Where do the premiums go after the disappearance of legal privileges?
It can be said that the “excess premiums” of crypto assets have never been baseless bubbles—they have a real structural origin.
First is regulatory arbitrage premiums: unregulated exchanges or projects, free from compliance costs, enjoy inherently higher profit margins than compliant competitors. But as compliance costs globally converge, the average compliance expenditure for small and medium-sized crypto firms increased by 22.5% in mid-2025, with compliance staff numbers rising steadily. The spread is being squeezed. Whether it’s listed Gemini or unlisted small exchanges, they are all paying the “entry fee” for regulation.
Second is liquidity scarcity premiums: when the crypto market remains a niche asset class with high entry barriers, early participants enjoy scarcity benefits. But with the proliferation of spot ETFs and listed crypto concept stocks, the friction costs for institutional entry have dropped sharply. The previous “superior returns only obtainable through secondary markets” are no longer valid.

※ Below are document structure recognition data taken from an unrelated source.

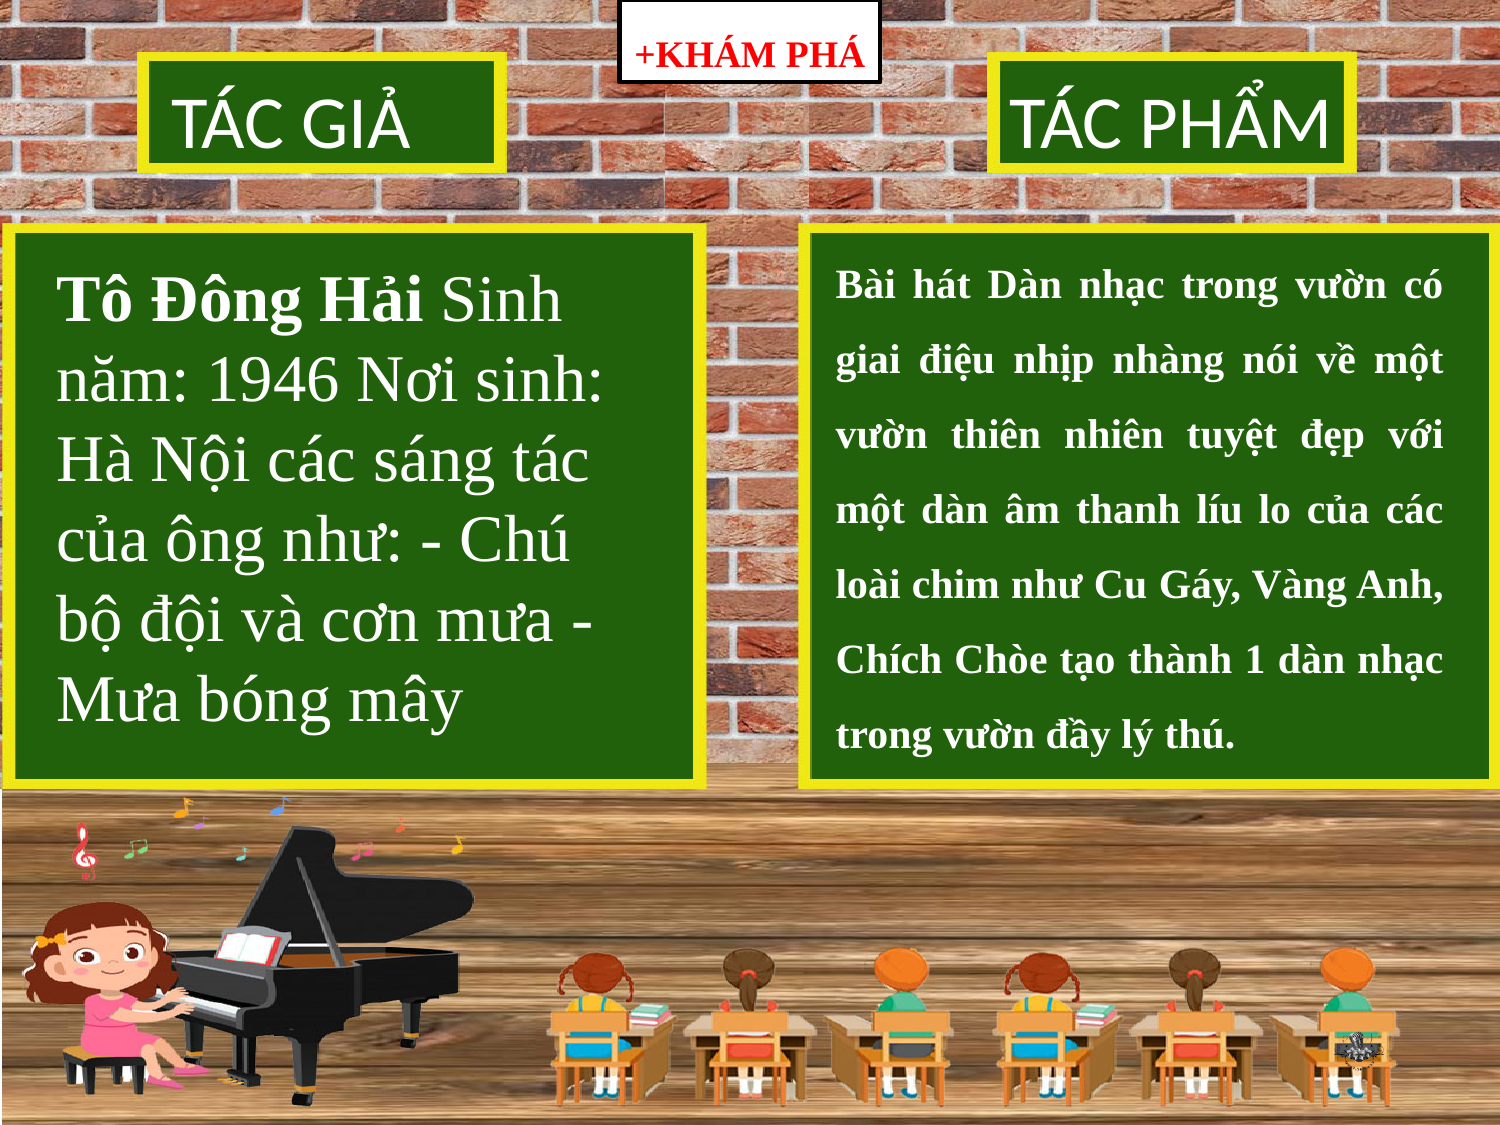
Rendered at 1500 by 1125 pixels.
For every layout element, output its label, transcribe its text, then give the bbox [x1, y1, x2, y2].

text_box Bài hát Dàn nhạc trong vườn có giai điệu nhịp nhàng nói về một vườn thiên nhiên tuyệt đẹp với một dàn âm thanh líu lo của các loài chim như Cu Gáy, Vàng Anh, Chích Chòe tạo thành 1 dàn nhạc trong vườn đầy lý thú. [820, 224, 1459, 765]
text_box TÁC GIẢ [156, 66, 511, 172]
picture [0, 0, 1500, 1125]
text_box +KHÁM PHÁ [617, 0, 882, 84]
text_box TÁC PHẨM [994, 66, 1348, 172]
text_box Tô Đông Hải Sinh năm: 1946 Nơi sinh: Hà Nội các sáng tác của ông như: - Chú bộ đội và cơn mưa - Mưa bóng mây [41, 247, 626, 743]
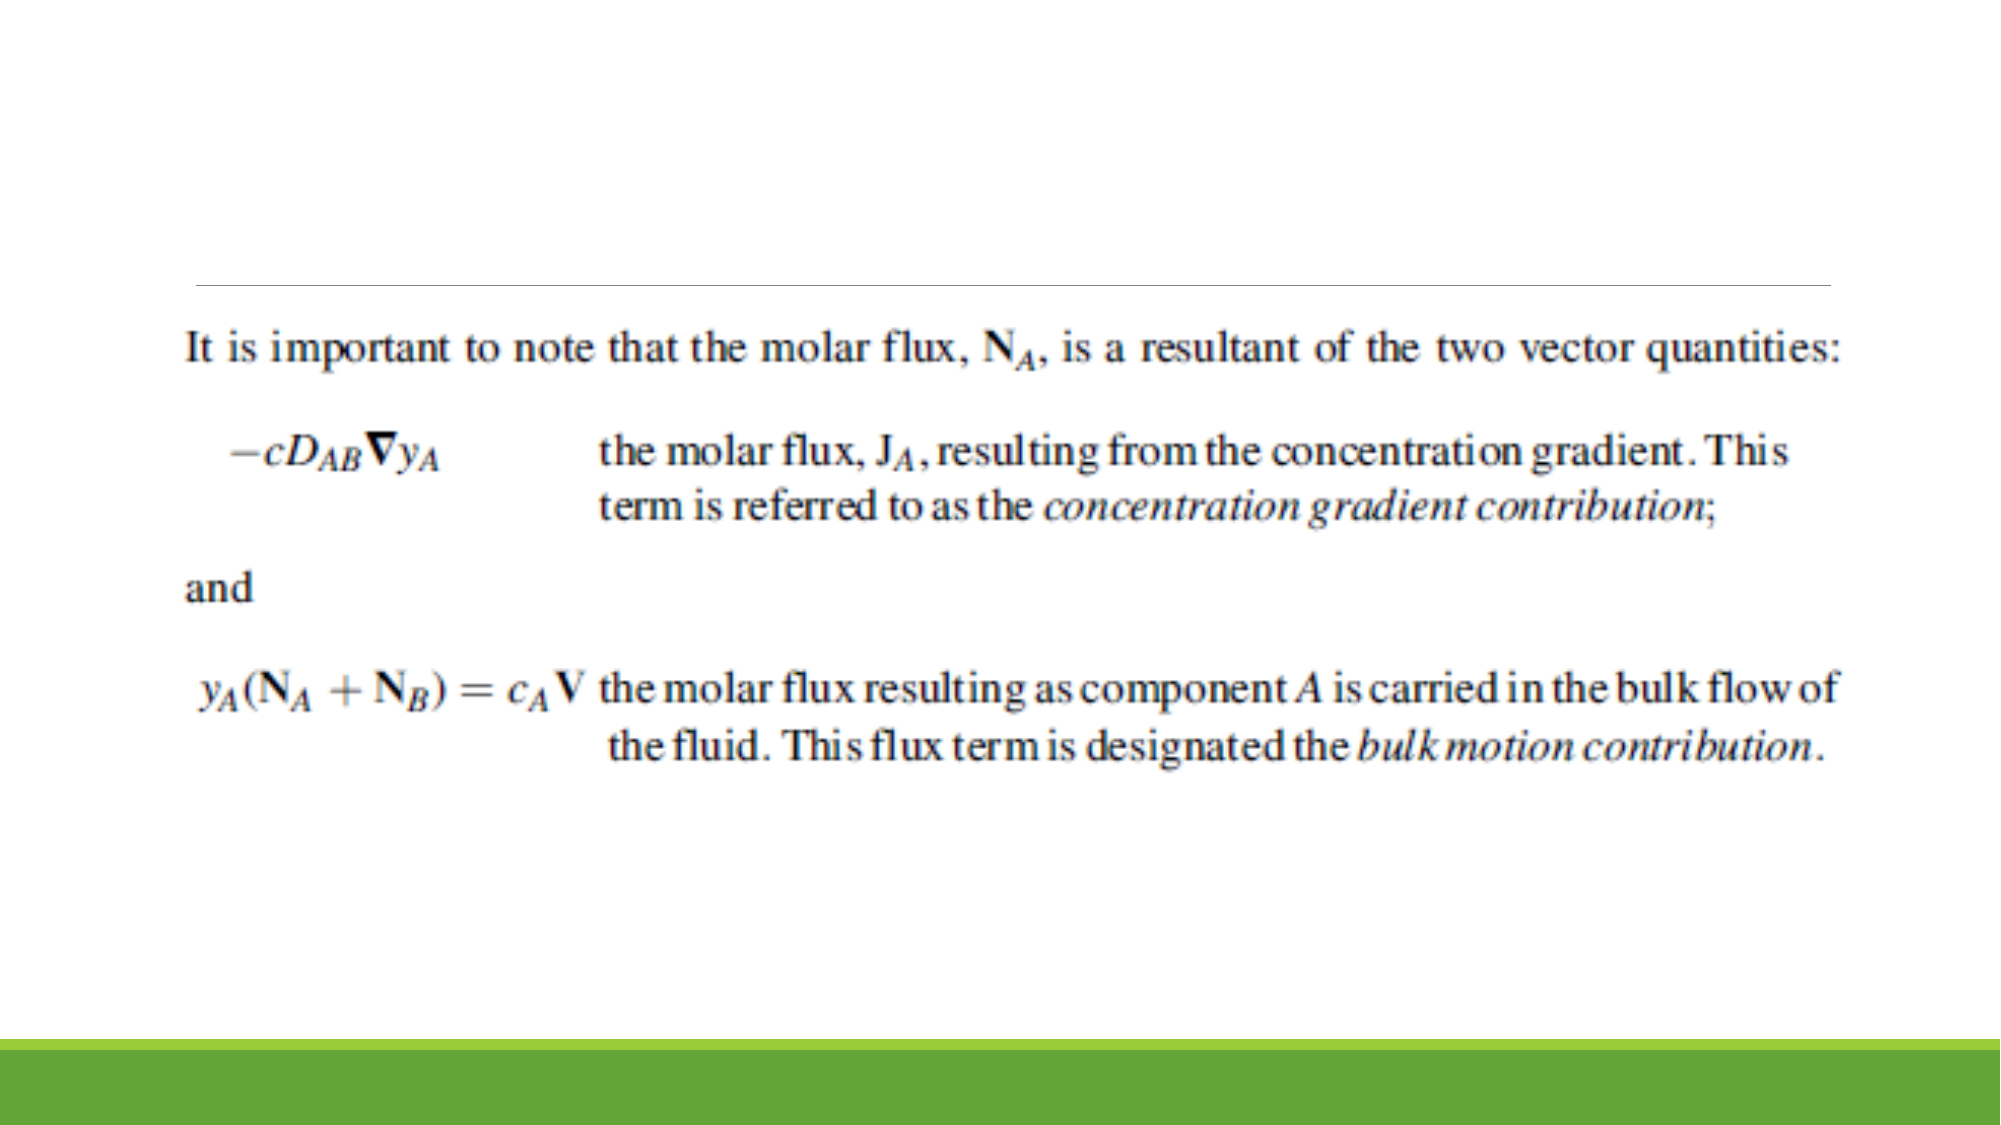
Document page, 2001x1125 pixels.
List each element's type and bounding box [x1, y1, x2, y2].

list [136, 323, 1897, 811]
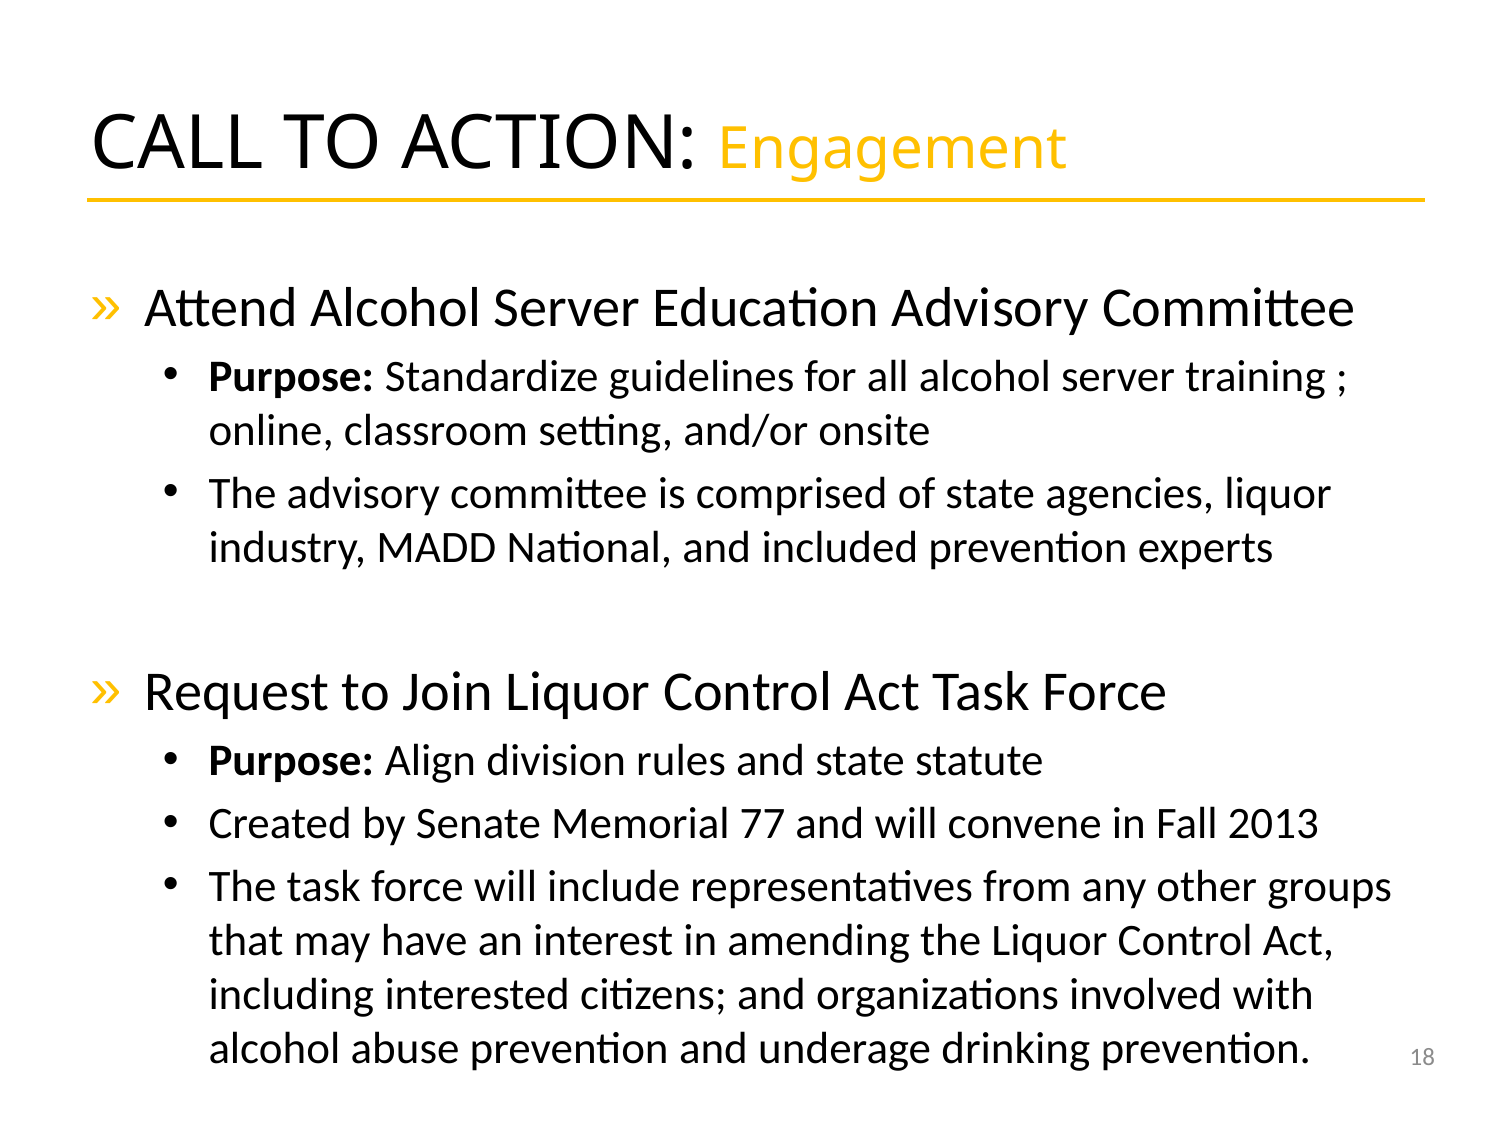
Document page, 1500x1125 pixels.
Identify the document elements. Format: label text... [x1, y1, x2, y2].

slide_number 18 [1100, 1025, 1450, 1085]
list Attend Alcohol Server Education Advisory Committee Purpose: Standardize guidelines for all alcohol server training ; online, classroom setting, and/or onsite The advisory committee is comprised of state agencies, liquor industry, MADD National, and included prevention experts Request to Join Liquor Control Act Task Force Purpose: Align division rules and state statute Created by Senate Memorial 77 and will convene in Fall 2013 The task force will include representatives from any other groups that may have an interest in amending the Liquor Control Act, including interested citizens; and organizations involved with alcohol abuse prevention and underage drinking prevention. [75, 262, 1425, 1125]
title CALL TO ACTION: Engagement [75, 45, 1425, 233]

Gemini’s predicament lies in its decade-long effort to build “the most compliant crypto exchange,” and at the right moment, turning this brand into a listing premium. Yet, the reality after going public is that it has entered a competitive environment where “compliance is now a basic threshold, not a differentiator,” and it must bear heavier fixed costs than any non-listed competitor.
For the entire market, the redemptive premiums that once supported excess returns in crypto assets are being gradually digested. What remains are the fundamentals: actual protocol usage, exchange liquidity depth, and sustainable institutional adoption. In this more “traditional finance” world, the era of valuation supported by narratives may have quietly come to an end.